Privacy Inclined Sequential Publishing of dynamic Social Network data

Jyothi Vadisala, Awarded

Social networks are being applied to a wide variety of applications. Social networks model the social activities between individuals, that change as time goes by. Data privacy is a major problem that has to be considered for dynamic networks before releasing network data to the public or third parties like researchers and analyzers that would compute statistics or make a deep analysis of these data. As the demand for dynamic social network analysis increases, the privacy issue in sequential publishing of social network needs to be considered. In this context, many different anonymization techniques have been proposed in the literature.

This thesis aims to address the privacy risks in dynamic social networks and to contribute a few techniques for data anonymization while optimising the privacy- utility tradeoff. Specifically, the proposed models deal with emerging privacy issues in sequential publishing of social network data. These type of data are derived from activities of our everyday life, thus the privacy of such data is impor- tant. The main objective of this thesis work is divided into two research problems.

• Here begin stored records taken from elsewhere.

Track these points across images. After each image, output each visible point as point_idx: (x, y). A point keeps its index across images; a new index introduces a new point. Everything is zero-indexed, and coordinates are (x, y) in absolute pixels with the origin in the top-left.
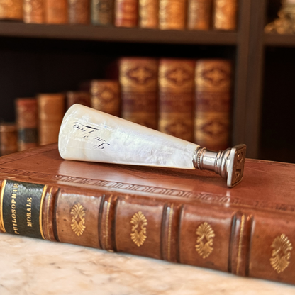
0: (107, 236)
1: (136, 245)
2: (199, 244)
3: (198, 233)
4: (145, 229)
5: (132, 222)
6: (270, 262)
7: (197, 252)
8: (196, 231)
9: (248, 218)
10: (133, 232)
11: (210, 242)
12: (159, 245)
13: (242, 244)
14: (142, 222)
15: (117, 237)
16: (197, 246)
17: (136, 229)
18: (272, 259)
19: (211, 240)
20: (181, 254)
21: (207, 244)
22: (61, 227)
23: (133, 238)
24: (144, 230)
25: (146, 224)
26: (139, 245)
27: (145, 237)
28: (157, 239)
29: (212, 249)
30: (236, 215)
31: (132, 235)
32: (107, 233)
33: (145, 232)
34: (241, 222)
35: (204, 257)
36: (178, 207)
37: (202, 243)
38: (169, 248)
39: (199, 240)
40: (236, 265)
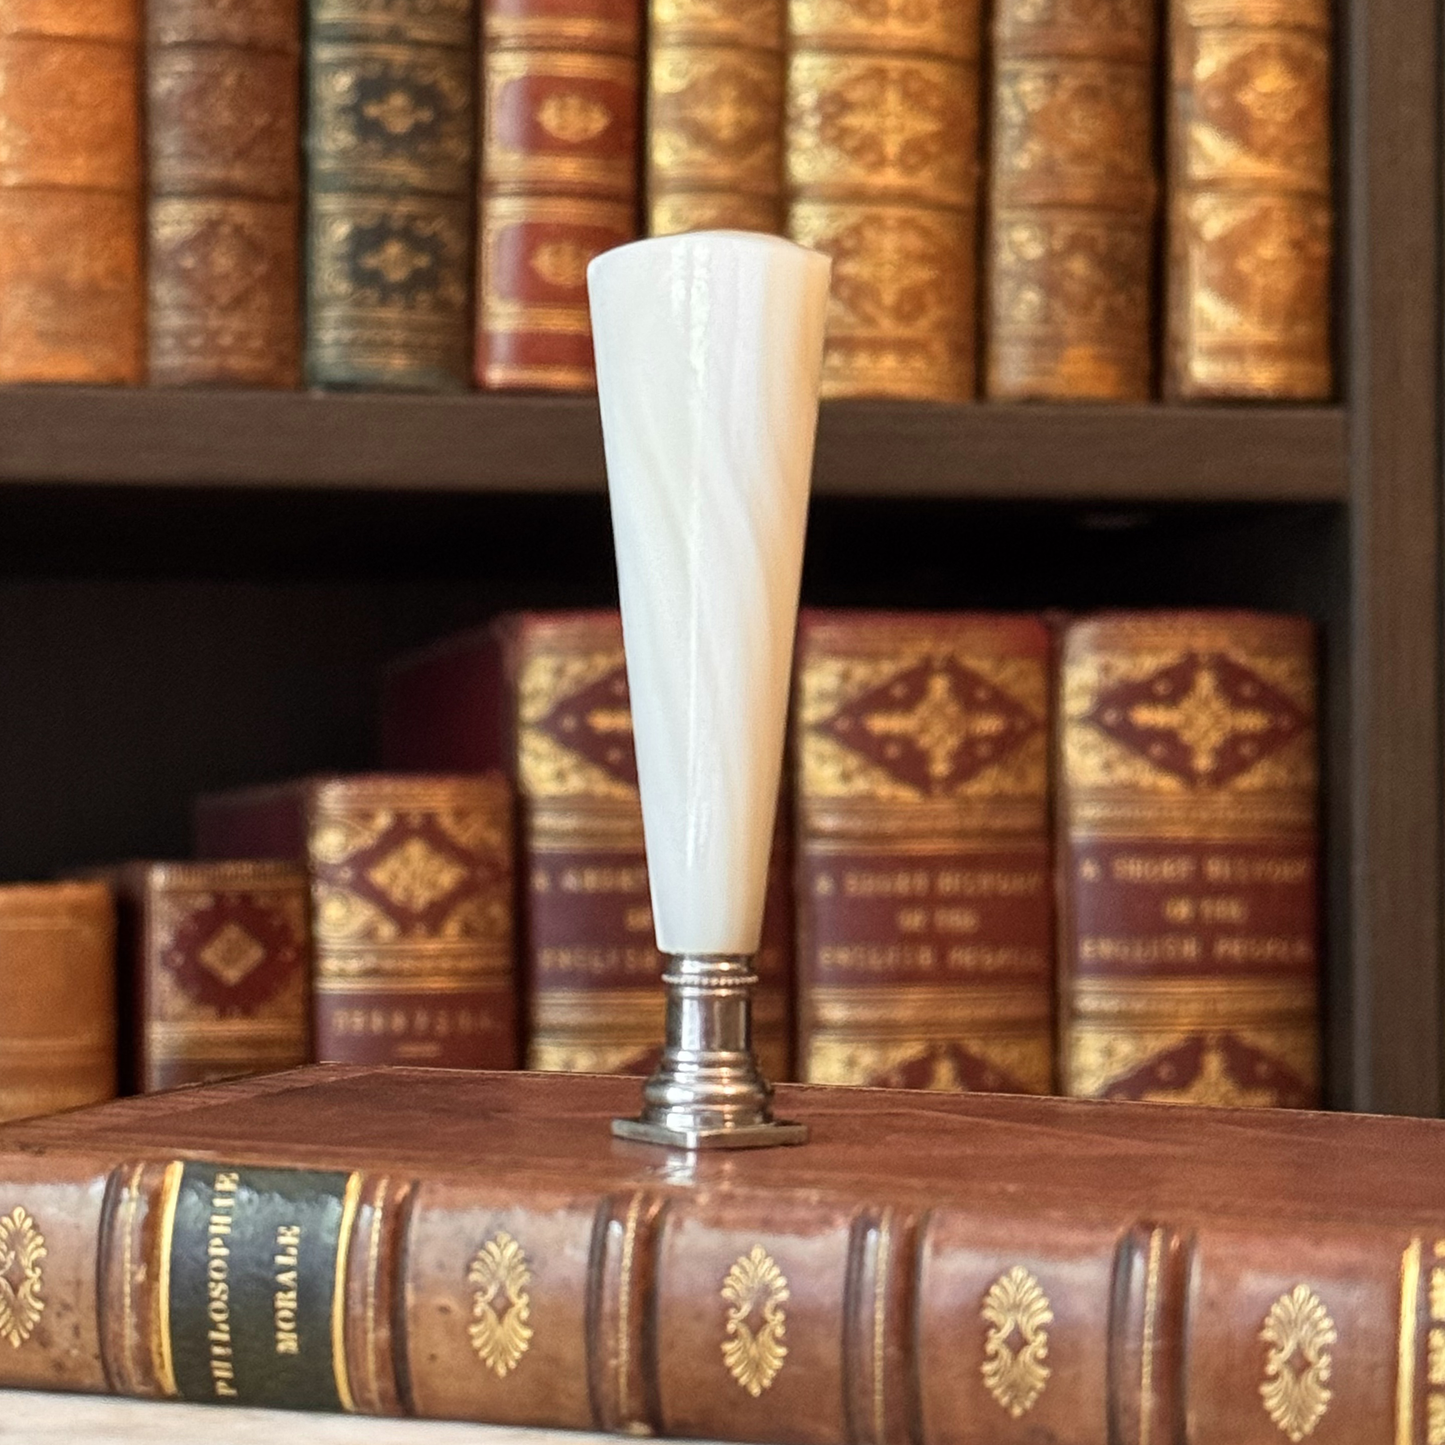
0: (624, 1357)
1: (745, 1390)
2: (995, 1356)
3: (989, 1314)
4: (780, 1316)
5: (727, 1293)
6: (1261, 1398)
7: (989, 1391)
8: (982, 1306)
9: (1175, 1243)
10: (734, 1336)
11: (1038, 1346)
12: (837, 1378)
13: (1155, 1337)
14: (767, 1291)
15: (667, 1361)
16: (988, 1368)
17: (746, 1321)
18: (1266, 1389)
19: (1042, 1337)
20: (927, 1407)
21: (1026, 1355)
22: (426, 1343)
23: (730, 1361)
24: (776, 1323)
25: (784, 1295)
26: (755, 1390)
27: (782, 1351)
28: (828, 1351)
29: (1044, 1372)
30: (1130, 1235)
31: (728, 1347)
32: (624, 1344)
33: (780, 1331)
34: (1147, 1259)
35: (1017, 1411)
36: (910, 1222)
37: (1005, 1353)
38: (879, 1386)
39: (994, 1343)
40: (1138, 1422)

First research problem, addresses the privacy risks of identity disclosures in sequential releases of a dynamic network. The aim is to propose a privacy model that provides adequate privacy protection and retains enough graph data utility in social network data publication. Specifically, this proposed kw-NMF anonymity model, protects identity disclosure in the context of number of common friends as a background knowledge of an adversary. To achieve this kw-NMF anonymity Number of Mutual Friend Anonymization (NMFA) greedy algorithm is proposed for large scale graph data by adding edges in anonymization process.

Performance evaluation is done on both real and synthetic data sets. The results show that the dynamic kw-NMF anonymity model can retain much of the characteristics of the network while confirming the privacy protection. The metrics used for evaluation are Graph Modification, Average Shortest Path Lengths and Average Clustering Coefficients from the aspects of protections against different information hysteresis (w) and different protection level requirements (k). Experimental results shows that the proposed algorithm can retain much of the characteristics of a dynamic network while confirming the privacy protection.

Second research problem, focuses on how the anonymization methods preserves in the existing communities of the original social networks. The k-degree and k-NMF anonmyization methods are used for anonymizing original social network and de- tect the communities for both original and anymomized networks by heuristic algorithm modular optimization Louvain method. The preservation of community is measured by Percentage of Naive Community Preservation (%NCP) and Percentage of Community Preservation at Node Level (%CPNL).

The performances of the two anonymized social networks are compared with the original social network. The experimental results show that the k-NMF anonymization method preserves the most of the communities of the original social network than k-degree anonymization method.